__DO THIS__:
From the news story about the Indian River County Quality of Life Project, pull out the passage starting at "STORY BY STEVEN" and ending at "to county residents.", copied word for word.

begin GIVEN TEXT

STORY BY STEVEN M. THOMAS, (Week of February 16, 2012)

Early results from the Indian River County Quality of Life Project show clean water and the health of the Indian River Lagoon ecosystem are of upmost importance to county residents.

“The health of the lagoon was rated high or very high in importance as a factor in our quality of life,” says Dr. Graham Cox, one of the formulators of the project and survey.

Respondents rated government action to enhance or protect the lagoon and overall water quality in rivers, lakes and streams as poor or very poor.

Shaped by an advisory board with 24 leaders from government, education, business, agriculture, health care, media and the environmental and development communities, the Quality of Life Project is asking residents their views on the quality of life in Indian River County and developing meaningful indicators to measure progress toward the kind of community people desire.

“Coming up with a vision is the first step,” says Cox, who has a doctorate in environmental economics and has worked extensively on projects of this type. “Are we living in a paradise now? If so, how do we protect that quality of life? What can we do to improve the quality of life and create a more sustainable community?

“We have had 10 meetings over the past several years with advisory committee members. Those led to numerous focus groups of 10 or 20 or 30 people who shared their views about the current quality of life here and what factors most contribute to it.

“We’ve met with neighborhood associations, citrus growers, cattle people, Republican groups, Democratic groups and many others, trying to cover all aspects of county life.”

Those responses enabled Cox and his volunteer colleagues to create their survey.

“Our results so far, which are preliminary, come from responses to an online version of the survey,” Cox says. “We are planning a wider, more scientific and systematic phone survey to gather the widest possible cross-section of public opinion.”

Cox says respondents rate the lagoon as highly important to quality of life because they recognize its geographic and economic centrality.

“You get these talking points about job creation and the economy versus the environment as if the economy is something separate from the environment,” he says. “In fact, the market economy is part of the overall human and natural environment and political leaders need to understand that.”

As reported last week, most members of the Board of County Commissioners say they are unlikely to act to protect the lagoon from fertilizer pollution, one the most serious threats to the ecosystem, in part because such regulation might be harmful to lawn-care businesses.

end GIVEN TEXT
begin DATA BLOCK

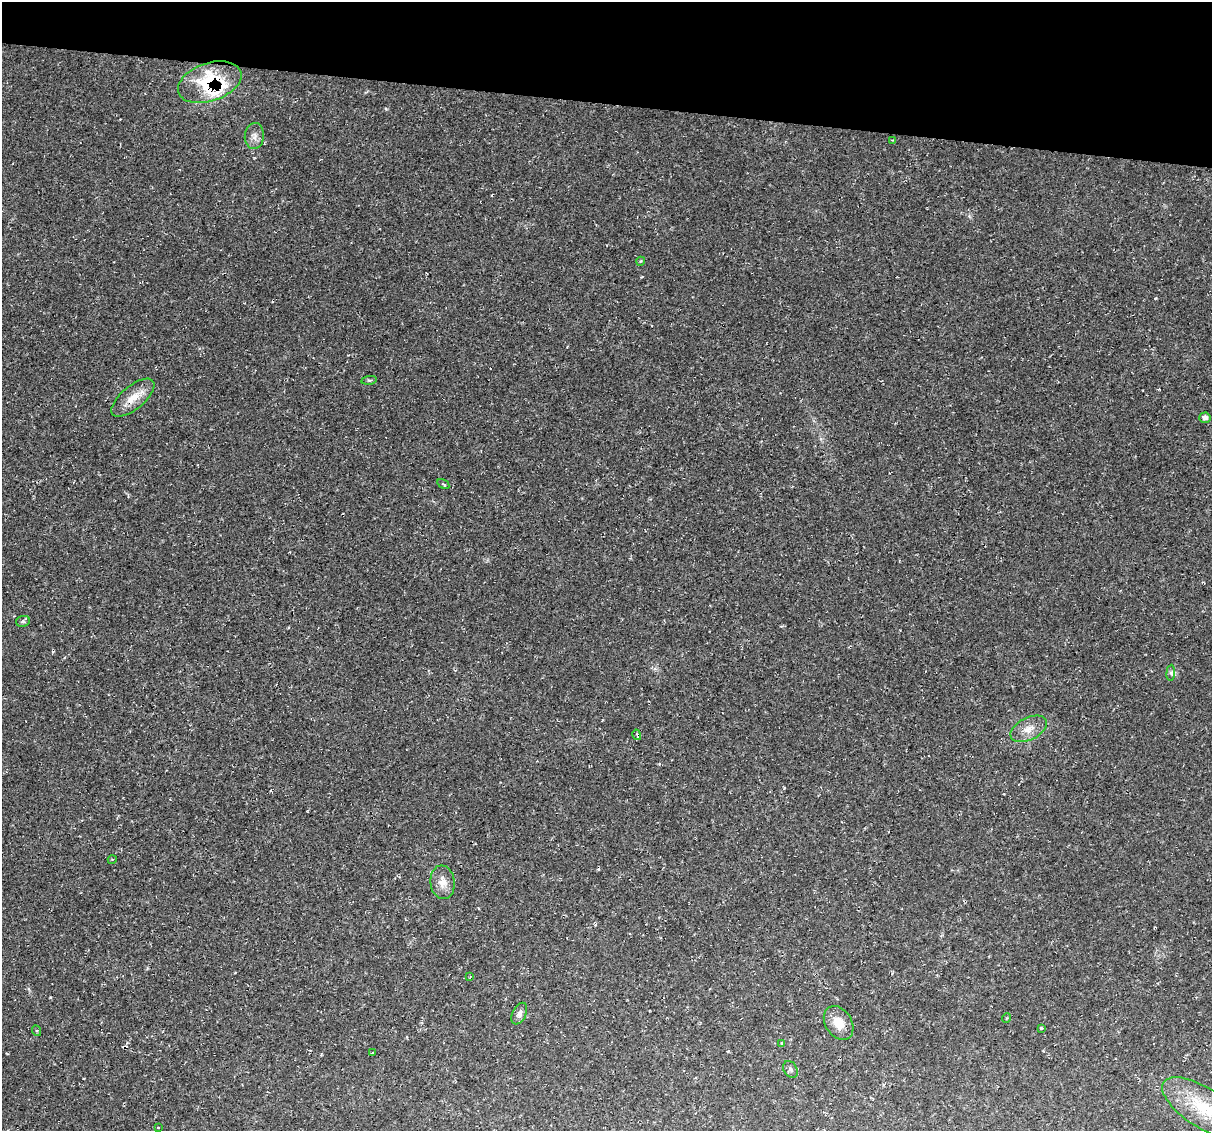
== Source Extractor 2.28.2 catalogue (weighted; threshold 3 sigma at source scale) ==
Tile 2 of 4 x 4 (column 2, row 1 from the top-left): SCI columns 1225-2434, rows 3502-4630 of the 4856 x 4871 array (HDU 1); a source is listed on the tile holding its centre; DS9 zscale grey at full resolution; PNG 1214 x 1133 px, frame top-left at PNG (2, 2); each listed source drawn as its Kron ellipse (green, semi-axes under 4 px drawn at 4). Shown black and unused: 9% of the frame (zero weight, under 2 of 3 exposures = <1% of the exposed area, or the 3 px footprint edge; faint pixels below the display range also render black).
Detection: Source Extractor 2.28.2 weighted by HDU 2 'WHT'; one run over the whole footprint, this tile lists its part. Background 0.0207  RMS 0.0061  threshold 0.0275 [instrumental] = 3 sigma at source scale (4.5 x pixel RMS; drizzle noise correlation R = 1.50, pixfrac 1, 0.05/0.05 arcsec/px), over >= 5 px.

end DATA BLOCK

__EXERCISE RESULT__:
STORY BY STEVEN M. THOMAS, (Week of February 16, 2012)

Early results from the Indian River County Quality of Life Project show clean water and the health of the Indian River Lagoon ecosystem are of upmost importance to county residents.